Our experience of using gRPC in Java, C++ and Golang is pretty good. While it had some initial teething issues (when it was first released), the libraries have generally been a non-issue since the gRPC General Availability (GA-1.0 version).

If you're considering using it in Go, check out the https://github.com/grpc-ecosystem/go-grpc-middleware helper libraries that we've contributed back to gRPC Ecosystem.

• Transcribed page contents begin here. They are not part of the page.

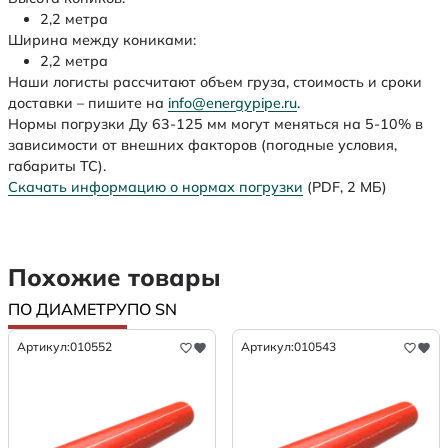
2,2 метра
Ширина между кониками:
2,2 метра
Наши логисты рассчитают объем груза, стоимость и сроки
доставки – пишите на
info@energypipe.ru
.
Нормы погрузки Ду 63-125 мм могут меняться на 5-10% в
зависимости от внешних факторов (погодные условия,
габариты ТС).
Скачать информацию о нормах погрузки
(PDF, 2 МБ)
Похожие товары
ПО ДИАМЕТРУ
ПО SN
Артикул:
010552
Артикул:
010543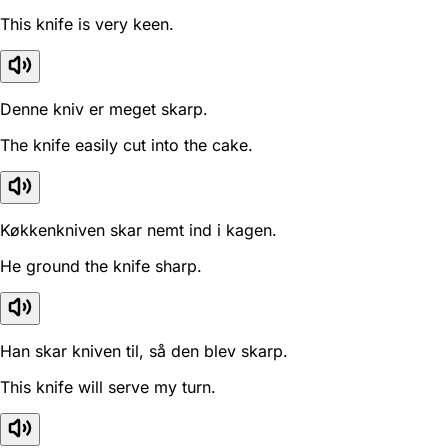
This knife is very keen.
Denne kniv er meget skarp.
The knife easily cut into the cake.
Køkkenkniven skar nemt ind i kagen.
He ground the knife sharp.
Han skar kniven til, så den blev skarp.
This knife will serve my turn.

Ruby too was pretty bad - more so Protocol Buffers than gRPC itself though. In my previous place, I had to fork the Ruby library and write a non-trivial amount of C code so that instances of Protocol Buffers messages could be treated as regular Ruby objects by their callers. Once I opened a PR against upstream it was quickly accepted but took some 6 months to be published to Ruby Gems. I'm not saying to stay away, but please be prepared for surprises.
My instinct would be that it'll be just inherently nicer to use in a statically-typed language.
Python can be statically typed.
Maybe I'm wrong here, but the number of open pull requests isn't a bad thing. If you start poking at them, you will see that people submit pull requests to have the full gRPC test suite run against their changes (which probably includes cross-platform tests). So maybe putting a pull request up is the only way to get Jenkins kicked off, which then means it is part of the standard flow when doing work on the project to test changes.
I own about 15% of those PR's at any given time... and you're right: our Jenkins instance looks at open GitHub PR's, so to run all the tests somewhere, and to verify performance, we open a PR. Many of mine are lower priority things (or exploratory enhancements) and so they'll stay open for even a quarter at a time before it really makes sense to land them.
The author addresses this in the OP:

"We later learned that Google’s gRPC Team was working on a gRPC-Web spec internally. Their approach was eerily similar to ours, and we decided to contribute our experiences to the upstream gRPC-Web spec (currently in early access mode, still subject to change)."

I suspect anyone attempting to adopt this implementation is going to hit similar issues until a release is finalized.

I've been using c++ for the server and python for the client, and it's worked well what issues did you hit?
Number of GitHub issues is not a good metric for quality.